In less than two months, many state government employees’ paychecks will shrink to absorb a rate increase in their health insurance premiums.
The 5 percent increase is going into effect Dec. 2 despite opposition from Office of Group Benefits board members.
The Office of Group Benefits provides health and life insurance to about a quarter-million current and retired state employees and their dependents.
The board’s chairman, James H. Lee, said the office has a surplus that stood at nearly $500 million earlier this year. “They have yet to prove that they need a rate increase,” Lee said of the Jindal administration.
Lee said he tried to get board members together to voice opposition to the increase, which will be the second in less than a year. He said he could not get the necessary quorum to hold a meeting.
The rate increase, which follows a 5.6 percent hike earlier this year, comes as the administration explores hiring a private company to manage one of the office’s health plans.
Critics have accused the administration of plumping up the office’s cash reserves to make the plan more attractive to private companies.
Commissioner of Administration Paul Rainwater said the rate increases are based on experts’ advice.
He said actuarial experts told the administration and the Office of Group Benefits’ board that the office’s cash reserves would shrink by $160 million without the two increases.

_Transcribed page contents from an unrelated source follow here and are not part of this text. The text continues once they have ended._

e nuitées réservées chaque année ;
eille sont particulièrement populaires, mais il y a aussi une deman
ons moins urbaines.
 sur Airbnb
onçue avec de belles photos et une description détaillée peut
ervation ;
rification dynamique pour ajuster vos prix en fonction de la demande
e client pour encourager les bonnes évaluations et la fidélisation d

“This is a very numbers-driven exercise,” Rainwater said. “It’s unfortunate, but health-care costs continue to climb.”
Office of Group Benefits board member Nancy E. DeWitt said she is perplexed by the decision to raise premiums.
“We’re already running a reserve,” she said.
Lee said the board does not have the power to overrule the premium increases.
Rainwater said he is aware of opposition from board members, who he said are in place to work in consultation with the administration.
He said there was no premium increase last fiscal year.
“We think this is a prudent increase,” Rainwater said.
He said the Jindal administration still is negotiating with Morgan Keegan on a contract to help determine the market value of the Office of Group Benefits.
The investment company also could help with hiring a private company to manage the office’s preferred provider organization.
The PPO, which insures more than 60,000 people, is a group of doctors, hospitals and others providing health care at reduced rates.
The administration’s exploration of a possible privatization is generating controversy.
Critics contend premiums will increase, a concern given weight by the Legislative Auditor’s Office and by a financial analysis performed at the Jindal administration’s request.
The Jindal administration counters that premium increases only would reflect medical market rates, as they do now.
“We’re in charge of the outcome of this process,” Rainwater said.
He said premium rates will be protected and no policy member will be excluded under privatization.
Rainwater said the administration will scrap privatization plans if they do not benefit state workers, retirees and their dependents.
This story was updated Oct. 20, 2011, to correct $500,000 to $500 million.